**PAGE EXCERPT**
[Start of Attachment]

One needs to keep in mind that the AI not only needs to be able to decode Sütterlin, but also sometimes “quite sloppy, scribbled writing,” points out Kramer. And beyond “the different handwriting in general, we also have printed and typewritten material. There is a lot of crossing out, but there are also very clean pages,” adds Inger Banse, which is why they separated the documents in three different categories, according to the complexity of the material on the page.
“We looked at how the model behaves in these different categories,” explains Banse. They trained the model by manually checking and improving, line by line, the AI’s transcription results of about 170 pages of varied material. 
Banse says that they have now reached a point where the AI model provides an acceptable rate of accuracy in its transcriptions of even the most complex material.

[End of Attachment]

Stored entries

[Start of Attachment]

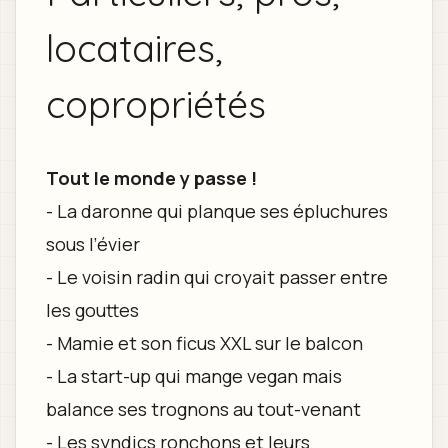
locataires,
copropriétés
Tout le monde y passe !
- La daronne qui planque ses épluchures
sous l’évier
- Le voisin radin qui croyait passer entre
les gouttes
- Mamie et son ficus XXL sur le balcon
- La start-up qui mange vegan mais
balance ses trognons au tout-venant
- Les syndics ronchons et leurs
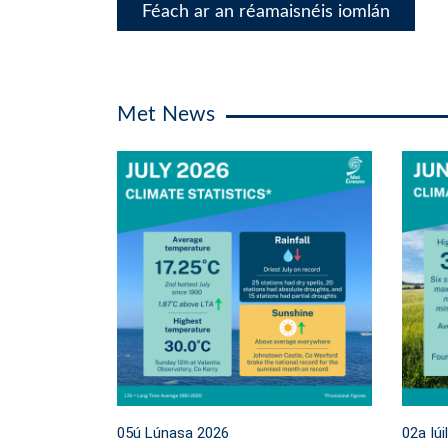
Féach ar an réamaisnéis iomlán
Met News
05ú Lúnasa 2026
02a Iúi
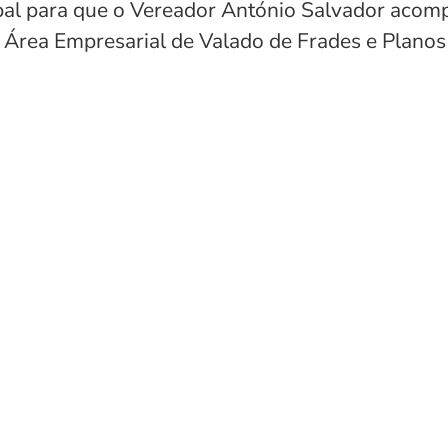
al para que o Vereador António Salvador acomp
, Área Empresarial de Valado de Frades e Planos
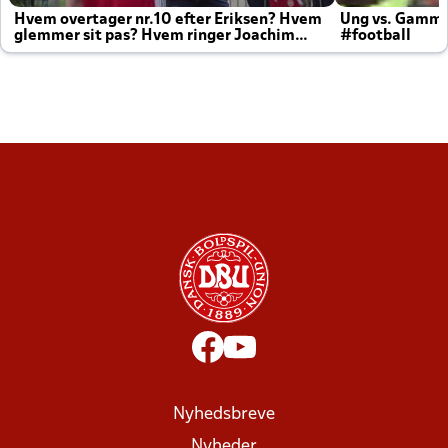
Hvem overtager nr.10 efter Eriksen? Hvem
Ung vs. Gamm
glemmer sit pas? Hvem ringer Joachim
#football
altid til efter kampe?
Nyhedsbreve
Nyheder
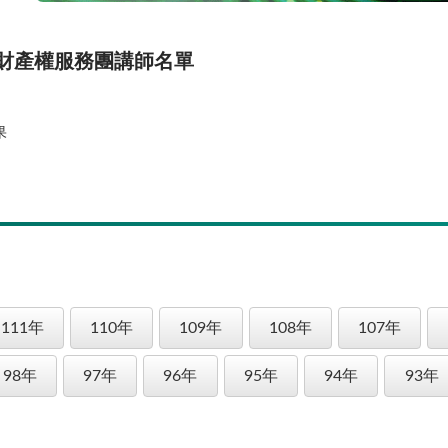
財產權服務團講師名單
果
111年
110年
109年
108年
107年
98年
97年
96年
95年
94年
93年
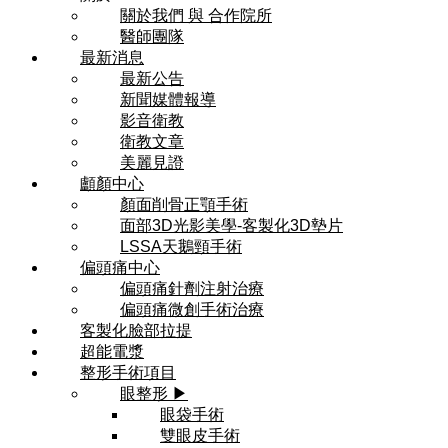
關於我們 與 合作院所
醫師團隊
最新消息
最新公告
新聞媒體報導
影音衛教
衛教文章
美麗見證
顱顏中心
顏面削骨正顎手術
面部3D光影美學-客製化3D墊片
LSSA天鵝頸手術
偏頭痛中心
偏頭痛針劑注射治療
偏頭痛微創手術治療
客製化臉部拉提
超能電漿
整形手術項目
眼整形 ▶
眼袋手術
雙眼皮手術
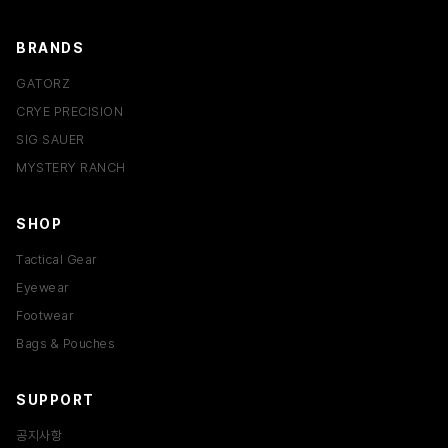
BRANDS
GATORZ
CRYE PRECISION
SIG SAUER
MYSTERY RANCH
SHOP
Tactical Gear
Eyewear
Footwear
Bags & Pouches
SUPPORT
공지사항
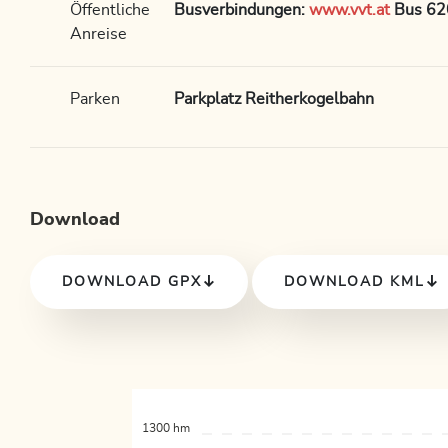
Öffentliche
Busverbindungen:
www.vvt.at
Bus 62
Anreise
Parken
Parkplatz Reitherkogelbahn
Download
DOWNLOAD GPX
DOWNLOAD KML
1300 hm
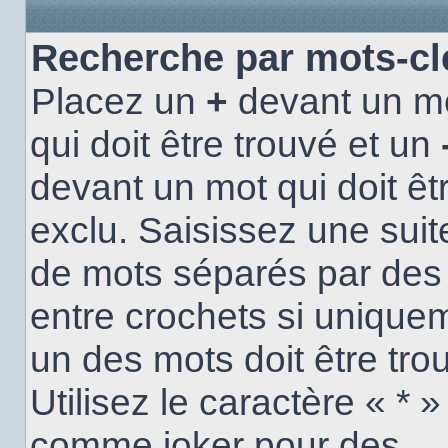
Recherche par mots-cl
Placez un
+
devant un m
qui doit être trouvé et un
devant un mot qui doit êt
exclu. Saisissez une suit
de mots séparés par de
entre crochets si unique
un des mots doit être tro
Utilisez le caractère « * »
comme joker pour des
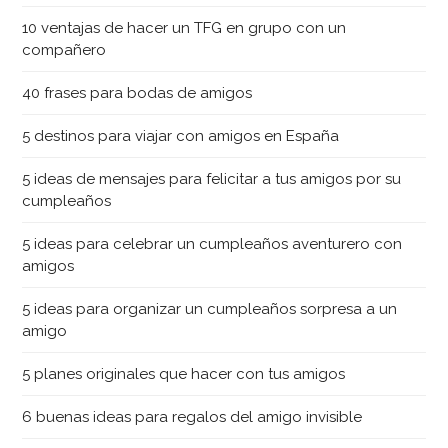
10 ventajas de hacer un TFG en grupo con un
compañero
40 frases para bodas de amigos
5 destinos para viajar con amigos en España
5 ideas de mensajes para felicitar a tus amigos por su
cumpleaños
5 ideas para celebrar un cumpleaños aventurero con
amigos
5 ideas para organizar un cumpleaños sorpresa a un
amigo
5 planes originales que hacer con tus amigos
6 buenas ideas para regalos del amigo invisible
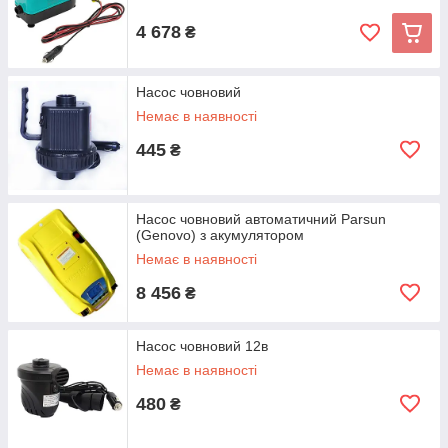
4 678
₴
Насос човновий
Немає в наявності
445
₴
Насос човновий автоматичний Parsun
(Genovo) з акумулятором
Немає в наявності
8 456
₴
Насос човновий 12в
Немає в наявності
480
₴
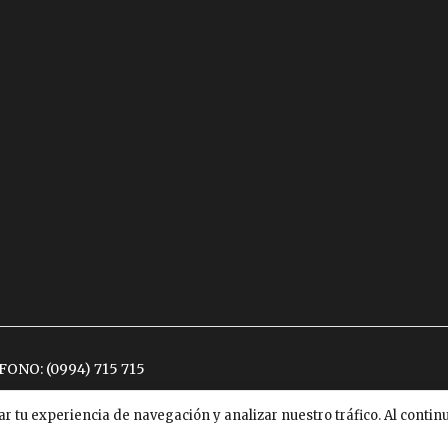
ÉFONO:
(0994) 715 715
ar tu experiencia de navegación y analizar nuestro tráfico. Al conti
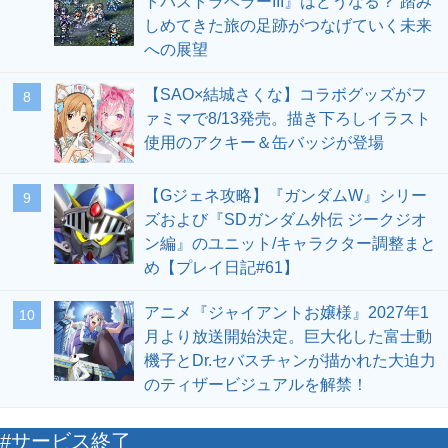
トパストラベラーIII』はどうなる？ 踏み
しめてきた旅の足跡がつなげていく未来
への展望
【SAO×結城さくな】コラボグッズがフ
8
ァミマで8/13発売。描き下ろしイラスト
使用のアクキー＆缶バッジが登場
【Gジェネ攻略】『ガンダムW』シリー
9
ズおよび『SDガンダム外伝 ジークジオ
ン編』のユニット/キャラクター調整まと
め【プレイ日記#61】
アニメ『ジャイアントお嬢様』2027年1
10
月より放送開始決定。巨大化した富士動
機子とDr.セバスチャンが描かれた大迫力
のティザービジュアルを解禁！
#サービス終了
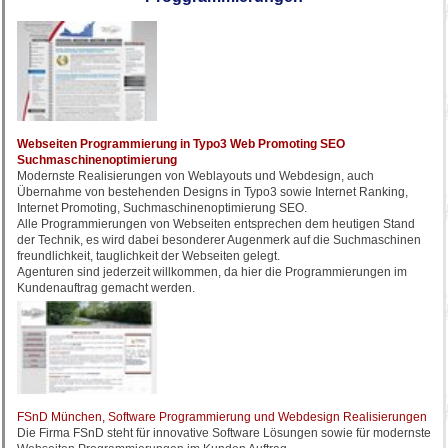
Webseiten Programmierung in Typo3 Web Promoting SEO
Suchmaschinenoptimierung
Modernste Realisierungen von Weblayouts und Webdesign, auch
Übernahme von bestehenden Designs in Typo3 sowie Internet Ranking,
Internet Promoting, Suchmaschinenoptimierung SEO.
Alle Programmierungen von Webseiten entsprechen dem heutigen Stand
der Technik, es wird dabei besonderer Augenmerk auf die Suchmaschinen
freundlichkeit, tauglichkeit der Webseiten gelegt.
Agenturen sind jederzeit willkommen, da hier die Programmierungen im
Kundenauftrag gemacht werden.
FSnD München, Software Programmierung und Webdesign Realisierungen
Die Firma FSnD steht für innovative Software Lösungen sowie für modernste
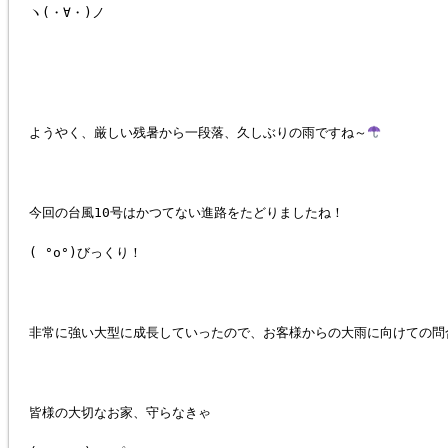
ヽ(・∀・)ノ
ようやく、厳しい残暑から一段落、久しぶりの雨ですね～
今回の台風10号はかつてない進路をたどりましたね！
( °o°)びっくり！
非常に強い大型に成長していったので、お客様からの大雨に向けての問
皆様の大切なお家、守らなきゃ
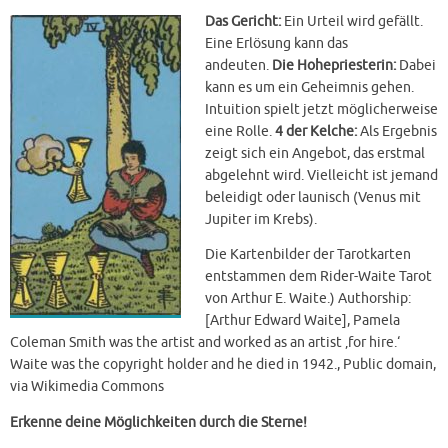
Das Gericht:
Ein Urteil wird gefällt.
Eine Erlösung kann das
andeuten.
Die Hohepriesterin:
Dabei
kann es um ein Geheimnis gehen.
Intuition spielt jetzt möglicherweise
eine Rolle.
4 der Kelche:
Als Ergebnis
zeigt sich ein Angebot, das erstmal
abgelehnt wird. Vielleicht ist jemand
beleidigt oder launisch (Venus mit
Jupiter im Krebs).
Die Kartenbilder der Tarotkarten
entstammen dem Rider-Waite Tarot
von Arthur E. Waite.) Authorship:
[Arthur Edward Waite], Pamela
Coleman Smith was the artist and worked as an artist ‚for hire.‘
Waite was the copyright holder and he died in 1942., Public domain,
via Wikimedia Commons
Erkenne deine Möglichkeiten durch die Sterne!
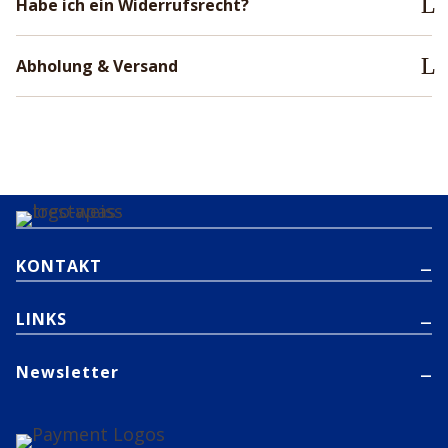
Habe ich ein Widerrufsrecht?
Abholung & Versand
KONTAKT
LINKS
Newsletter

[End of Attachment]

**ACTIVITY 1**
From the excerpt on AI handwriting transcription, quote the passage starting with "Banse says that" and going on through "most complex material.".
**ACTIVITY 2**
Answer these questions using the excerpt on AI handwriting transcription:
(a) Besides handwriting, what two kinds of material does the collection contain?
(b) Into how many categories were the documents separated?
(c) About how many pages of material were used to train the model?

**REPLY 1**
Banse says that they have now reached a point where the AI model provides an acceptable rate of accuracy in its transcriptions of even the most complex material.

**REPLY 2**
(a) Printed and typewritten material.
(b) Three.
(c) About 170.